Prior to two weeks ago, Middlebury College in Vermont had become just another poster child for the war on free speech on American college and university campuses.
Back in March 2017, administrators at the small liberal arts college disinvited conservative sociologist Charles Murray under threat of violence and protesting students.
The week before last, however, professor Matthew Dickinson and the students in his philosophy class saved the college from yet another free-speech embarrassment, giving hope that the spirit of intellectual inquiry has not gone entirely extinct in American academia.
Good for them.
The controversy this time was precipitated by an invitation to Polish politician and political philosopher Ryszard Legutko by the college’s Alexander Hamilton Forum. The forum was founded by the political science department after the Murray debacle to promote free speech on campus and encourage unfettered debate.
Legutko is an interesting choice of speaker. An anti-communist dissident who fought against Poland’s Cold War oppressors, he served in the administration of now-deceased President Lech Kaczynski.
Today, Legutko represents Poland in the European Parliament. He has also become an astute commentator on the current state of Western democracy and a critic of the European Union.
His book “The Demon in Democracy: Totalitarian Temptations in Free Societies” warns of precisely the kind of political correctness-imposed conformity that met the announcement of his speaking engagement at Middlebury.
The script for what followed has become all too familiar. Students protested his appearance and accused Legutko of criticizing multiculturalism and gay marriage. They falsely claimed he “has built his career off of homophobic, xenophobic, racist, misogynistic discourse.”

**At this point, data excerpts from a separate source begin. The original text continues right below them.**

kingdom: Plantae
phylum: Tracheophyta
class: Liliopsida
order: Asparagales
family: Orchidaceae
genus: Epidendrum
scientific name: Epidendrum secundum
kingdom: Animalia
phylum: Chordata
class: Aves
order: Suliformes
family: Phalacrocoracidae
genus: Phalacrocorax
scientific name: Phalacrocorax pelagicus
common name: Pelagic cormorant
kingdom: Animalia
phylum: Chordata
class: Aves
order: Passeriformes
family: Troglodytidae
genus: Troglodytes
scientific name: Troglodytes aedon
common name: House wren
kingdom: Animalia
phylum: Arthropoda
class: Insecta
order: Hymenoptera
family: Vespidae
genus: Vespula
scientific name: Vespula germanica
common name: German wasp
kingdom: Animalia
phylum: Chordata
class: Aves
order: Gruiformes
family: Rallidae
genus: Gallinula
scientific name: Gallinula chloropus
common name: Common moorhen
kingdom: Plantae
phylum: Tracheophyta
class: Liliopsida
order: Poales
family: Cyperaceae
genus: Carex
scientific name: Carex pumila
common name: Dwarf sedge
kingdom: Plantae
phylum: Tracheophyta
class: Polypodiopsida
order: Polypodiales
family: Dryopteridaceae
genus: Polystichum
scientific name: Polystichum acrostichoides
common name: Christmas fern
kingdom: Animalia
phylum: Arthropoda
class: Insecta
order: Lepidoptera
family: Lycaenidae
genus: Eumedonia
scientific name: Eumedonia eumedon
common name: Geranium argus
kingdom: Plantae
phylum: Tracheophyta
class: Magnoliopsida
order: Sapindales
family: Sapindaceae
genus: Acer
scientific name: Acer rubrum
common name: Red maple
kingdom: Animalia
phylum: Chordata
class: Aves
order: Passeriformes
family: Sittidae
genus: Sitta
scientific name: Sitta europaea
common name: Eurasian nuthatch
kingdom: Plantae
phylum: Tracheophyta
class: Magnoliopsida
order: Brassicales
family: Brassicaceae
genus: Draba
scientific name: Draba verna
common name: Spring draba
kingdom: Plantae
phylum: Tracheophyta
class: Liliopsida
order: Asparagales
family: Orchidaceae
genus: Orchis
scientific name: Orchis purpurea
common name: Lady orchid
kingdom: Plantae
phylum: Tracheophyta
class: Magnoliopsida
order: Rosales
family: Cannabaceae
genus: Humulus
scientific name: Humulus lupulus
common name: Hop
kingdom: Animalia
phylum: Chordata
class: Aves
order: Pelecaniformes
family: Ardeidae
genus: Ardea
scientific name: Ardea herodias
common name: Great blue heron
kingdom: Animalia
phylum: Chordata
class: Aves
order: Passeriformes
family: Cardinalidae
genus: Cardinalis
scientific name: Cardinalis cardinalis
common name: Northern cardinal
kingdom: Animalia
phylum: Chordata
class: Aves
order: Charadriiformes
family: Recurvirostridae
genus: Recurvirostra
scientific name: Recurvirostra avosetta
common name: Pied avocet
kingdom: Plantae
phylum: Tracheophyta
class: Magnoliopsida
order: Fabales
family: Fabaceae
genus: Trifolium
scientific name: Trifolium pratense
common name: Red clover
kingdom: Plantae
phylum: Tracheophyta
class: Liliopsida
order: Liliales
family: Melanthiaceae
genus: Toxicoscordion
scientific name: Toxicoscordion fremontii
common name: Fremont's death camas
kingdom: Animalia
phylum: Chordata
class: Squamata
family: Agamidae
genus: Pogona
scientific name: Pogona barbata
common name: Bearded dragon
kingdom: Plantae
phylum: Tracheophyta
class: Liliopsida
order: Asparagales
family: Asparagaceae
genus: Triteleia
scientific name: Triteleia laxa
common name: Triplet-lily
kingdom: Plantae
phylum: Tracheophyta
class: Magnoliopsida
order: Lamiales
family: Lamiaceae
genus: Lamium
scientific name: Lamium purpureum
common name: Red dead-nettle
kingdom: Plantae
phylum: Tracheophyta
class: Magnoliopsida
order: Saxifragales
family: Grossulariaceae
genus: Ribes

Organization of a campus protest was launched and demands made for the cancellation of his appearance.
Predictably, college administrators caved, canceling the speech just three hours before it was meant to take place, citing “potential security and safety risks for both the lecture and the event students had planned in response.”
But this time, the story has a different ending. An enterprising student in Dickinson’s nine-student philosophy seminar proposed they invite Legutko to address the class as a guest speaker.
Dickinson, a Harvard-trained presidential historian, struck a blow for freedom of inquiry by agreeing, if his students agreed—which they did.
As word got out, 45 students attended Legutko’s speech, as well as the question-and-answer session.
Not surprisingly, college administrators later said they would have discouraged even this modest interaction, had they known, “for security reasons.”
Thanks to Dickinson and his students, Middlebury may now become a symbol of the budding rebellion against campus intolerance and for diversity of opinion and free debate.
Hopefully, other academic institutions will be inspired to follow their example.